Mais on peut objecter à cela que dans les choses secrètes, ce n’est pas l’homme qui est juge, mais Dieu seul; et le droit veut que si quelqu’un, sur l’ordre d’un juge, jure de dire la vérité, il n’est pas astreint, par un serment du même genre, de dire la vérité sur des choses secrètes, c'est-à-dire sur des choses qui ne peuvent pas être prouvées, parce qu’en justice sont dites secrètes ces choses qui ne peuvent être prouvées.

Donc il semble qu’un homme dans ce cas n’est pas tenu de se découvrir à cause de l’injonction du supérieur et ne peut être poursuivi par un juge à cause de son serment. En cela, l'avis [de Maître Thomas] ne concorde pas avec celui des autres maîtres.

 

 

Quaestio 6

[87992] De secreto, q. 6 arg. Sexta quaestio fuit : aliquod factum malum est accidens, sed nescitur quis fecerit, verbi gratia furtum est in domo, vel domus combusta est, vel aliquid huiusmodi, potest ne praelatus inquirere per praeceptum, et ille qui fecerit, revelare?

Question 6 — [Un supérieur peut-il enquêter sur le responsable d'un accident?]

 

La sixième question est celle-ci : quelque action a tourné mal « par accident », mais on ne sait qui l’a commise : à cause d’une parole, un vol a été commis dans une maison, ou une maison a été incendiée, ou quelque chose de ce genre; le supérieur peut-il enquêter par injonction, et celui qui a commis l’acte peut-il le révéler ?

[87993] De secreto, q. 6 ad arg. Respondeo : dixit frater Thomas quod potest praelatus praecipere in genere sic : praecipio, ut qui hoc fecit, vel scit, tenetur dicere. In hoc non concordant alii magistri cum fratre Thoma de Aquino.

Je réponds : frère Thomas dit que le supérieur peut prescrire, dans ce genre de cas, ainsi : « j’enjoins que celui qui a fait cela ou qui sait qui l’a fait est tenu de le dire ». En cela les autres maîtres ne sont pas d’accord avec le frère Thomas d’Aquin.

 



[1] Remarque de traduction : nous traduisons le terme "praelatus" par "le supérieur [ecclésiastique]". On pourrait dire aussi : "le prélat, l'Abbé."

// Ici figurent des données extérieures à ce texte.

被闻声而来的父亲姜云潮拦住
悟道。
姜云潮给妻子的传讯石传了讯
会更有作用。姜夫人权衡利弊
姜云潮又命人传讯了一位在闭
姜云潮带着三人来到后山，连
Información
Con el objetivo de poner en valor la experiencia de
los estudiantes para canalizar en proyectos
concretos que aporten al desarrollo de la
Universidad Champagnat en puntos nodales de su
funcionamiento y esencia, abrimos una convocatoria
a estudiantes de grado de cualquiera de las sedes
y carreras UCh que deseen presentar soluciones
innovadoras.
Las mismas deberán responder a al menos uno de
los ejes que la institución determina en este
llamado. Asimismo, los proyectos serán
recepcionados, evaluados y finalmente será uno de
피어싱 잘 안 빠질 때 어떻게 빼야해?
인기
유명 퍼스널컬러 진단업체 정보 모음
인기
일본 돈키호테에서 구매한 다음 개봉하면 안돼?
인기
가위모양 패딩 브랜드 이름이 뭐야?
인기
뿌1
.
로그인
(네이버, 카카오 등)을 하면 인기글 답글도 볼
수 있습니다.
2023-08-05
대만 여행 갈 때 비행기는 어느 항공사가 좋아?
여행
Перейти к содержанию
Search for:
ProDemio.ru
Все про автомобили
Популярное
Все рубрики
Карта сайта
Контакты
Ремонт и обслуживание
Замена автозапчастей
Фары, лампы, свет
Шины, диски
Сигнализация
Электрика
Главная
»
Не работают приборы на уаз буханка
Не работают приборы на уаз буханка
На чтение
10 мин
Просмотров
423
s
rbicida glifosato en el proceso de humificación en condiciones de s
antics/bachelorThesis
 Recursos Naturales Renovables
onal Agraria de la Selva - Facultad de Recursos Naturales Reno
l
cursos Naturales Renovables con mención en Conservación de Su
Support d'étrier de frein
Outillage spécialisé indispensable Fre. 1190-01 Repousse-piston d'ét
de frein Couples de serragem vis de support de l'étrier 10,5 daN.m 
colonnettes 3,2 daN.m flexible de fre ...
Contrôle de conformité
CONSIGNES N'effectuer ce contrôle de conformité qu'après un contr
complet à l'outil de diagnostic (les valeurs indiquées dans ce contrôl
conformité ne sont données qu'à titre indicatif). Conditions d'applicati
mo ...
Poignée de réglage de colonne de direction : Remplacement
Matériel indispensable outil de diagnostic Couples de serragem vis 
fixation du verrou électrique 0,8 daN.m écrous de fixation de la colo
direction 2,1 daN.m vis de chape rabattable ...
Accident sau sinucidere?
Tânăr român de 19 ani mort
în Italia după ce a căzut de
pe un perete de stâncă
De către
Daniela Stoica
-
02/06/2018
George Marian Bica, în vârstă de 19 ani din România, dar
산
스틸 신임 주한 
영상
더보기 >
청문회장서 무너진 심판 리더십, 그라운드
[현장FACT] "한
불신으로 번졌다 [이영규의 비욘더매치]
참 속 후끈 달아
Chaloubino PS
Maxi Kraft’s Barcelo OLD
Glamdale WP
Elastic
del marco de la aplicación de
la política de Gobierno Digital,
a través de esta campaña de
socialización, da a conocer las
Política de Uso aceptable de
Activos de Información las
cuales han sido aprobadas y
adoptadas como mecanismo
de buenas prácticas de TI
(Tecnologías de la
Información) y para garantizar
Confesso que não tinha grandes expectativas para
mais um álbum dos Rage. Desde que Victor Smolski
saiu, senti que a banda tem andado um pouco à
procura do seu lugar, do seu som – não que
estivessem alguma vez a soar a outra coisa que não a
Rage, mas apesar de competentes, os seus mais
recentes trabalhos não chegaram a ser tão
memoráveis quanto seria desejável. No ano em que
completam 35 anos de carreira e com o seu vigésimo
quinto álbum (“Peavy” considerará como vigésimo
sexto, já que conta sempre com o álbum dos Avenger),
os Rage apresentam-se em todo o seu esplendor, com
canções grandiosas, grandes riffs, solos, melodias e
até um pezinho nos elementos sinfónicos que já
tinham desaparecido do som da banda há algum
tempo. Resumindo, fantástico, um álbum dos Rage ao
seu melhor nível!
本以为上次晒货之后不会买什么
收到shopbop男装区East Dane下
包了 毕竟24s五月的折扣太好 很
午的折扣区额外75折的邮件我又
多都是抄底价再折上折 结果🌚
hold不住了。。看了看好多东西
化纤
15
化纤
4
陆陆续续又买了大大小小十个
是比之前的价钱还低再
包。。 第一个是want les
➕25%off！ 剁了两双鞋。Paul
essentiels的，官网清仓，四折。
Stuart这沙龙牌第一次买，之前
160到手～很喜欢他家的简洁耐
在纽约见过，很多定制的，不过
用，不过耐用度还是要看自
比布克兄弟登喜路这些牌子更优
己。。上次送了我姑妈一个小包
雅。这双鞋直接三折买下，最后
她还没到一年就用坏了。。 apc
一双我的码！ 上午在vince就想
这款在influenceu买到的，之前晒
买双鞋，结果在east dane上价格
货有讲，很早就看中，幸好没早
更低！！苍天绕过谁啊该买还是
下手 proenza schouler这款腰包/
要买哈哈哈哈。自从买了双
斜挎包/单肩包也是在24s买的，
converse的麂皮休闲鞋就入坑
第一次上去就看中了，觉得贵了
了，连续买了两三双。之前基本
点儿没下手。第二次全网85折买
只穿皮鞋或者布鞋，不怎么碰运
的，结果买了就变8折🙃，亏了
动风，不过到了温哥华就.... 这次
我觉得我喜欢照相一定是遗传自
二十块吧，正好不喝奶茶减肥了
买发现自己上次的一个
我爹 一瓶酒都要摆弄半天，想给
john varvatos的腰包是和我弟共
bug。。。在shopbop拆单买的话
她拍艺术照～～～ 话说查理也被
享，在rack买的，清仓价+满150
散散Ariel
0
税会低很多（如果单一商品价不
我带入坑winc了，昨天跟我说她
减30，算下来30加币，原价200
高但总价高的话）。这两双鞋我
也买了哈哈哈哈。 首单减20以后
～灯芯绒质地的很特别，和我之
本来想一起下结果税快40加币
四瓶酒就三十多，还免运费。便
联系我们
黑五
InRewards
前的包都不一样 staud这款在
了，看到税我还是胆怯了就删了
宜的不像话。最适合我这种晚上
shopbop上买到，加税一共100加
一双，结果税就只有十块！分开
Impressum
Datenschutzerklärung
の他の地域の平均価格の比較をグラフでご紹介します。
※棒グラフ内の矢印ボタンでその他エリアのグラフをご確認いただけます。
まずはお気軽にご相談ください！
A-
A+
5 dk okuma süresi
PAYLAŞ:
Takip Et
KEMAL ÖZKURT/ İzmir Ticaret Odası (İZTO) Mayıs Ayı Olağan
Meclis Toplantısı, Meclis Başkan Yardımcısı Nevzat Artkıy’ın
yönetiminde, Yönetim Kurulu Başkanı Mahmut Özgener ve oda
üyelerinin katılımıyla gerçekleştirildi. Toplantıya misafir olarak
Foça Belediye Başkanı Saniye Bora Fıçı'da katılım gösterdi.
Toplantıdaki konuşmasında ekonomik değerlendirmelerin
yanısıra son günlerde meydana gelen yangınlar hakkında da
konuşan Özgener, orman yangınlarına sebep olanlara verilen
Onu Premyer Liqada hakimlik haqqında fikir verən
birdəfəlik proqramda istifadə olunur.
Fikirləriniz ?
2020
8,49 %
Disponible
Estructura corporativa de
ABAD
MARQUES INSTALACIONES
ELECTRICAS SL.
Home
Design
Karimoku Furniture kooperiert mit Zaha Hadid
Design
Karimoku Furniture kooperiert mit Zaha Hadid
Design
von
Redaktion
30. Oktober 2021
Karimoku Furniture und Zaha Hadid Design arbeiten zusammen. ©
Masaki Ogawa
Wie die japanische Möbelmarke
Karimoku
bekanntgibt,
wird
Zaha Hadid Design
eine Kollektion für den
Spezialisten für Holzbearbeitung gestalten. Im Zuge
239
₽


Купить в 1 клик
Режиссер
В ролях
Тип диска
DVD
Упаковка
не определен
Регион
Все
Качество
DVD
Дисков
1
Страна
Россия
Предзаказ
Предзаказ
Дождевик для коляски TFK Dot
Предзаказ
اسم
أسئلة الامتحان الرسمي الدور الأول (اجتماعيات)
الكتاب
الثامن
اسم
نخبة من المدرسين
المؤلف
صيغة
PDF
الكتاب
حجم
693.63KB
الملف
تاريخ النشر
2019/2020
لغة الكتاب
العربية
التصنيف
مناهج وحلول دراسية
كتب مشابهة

[2] per praeceptum : On hésite entre "la Règle de l'Ordre" et "le commandement des préceptes évangéliques". Au plan théologique, c'est le deuxième sens qui est le bon.

[3] "nec timetur periculum, nec aliquod grave imminere" : rupture de construction difficile à comprendre.

[4] Cette insère prouve que ce document est le reportage des réponses de Maître Thomas par un de ceux qui étaient venu le trouver.

[5] " Si je mens, que je sois frappé des mêmes peines que celui que j'accuse."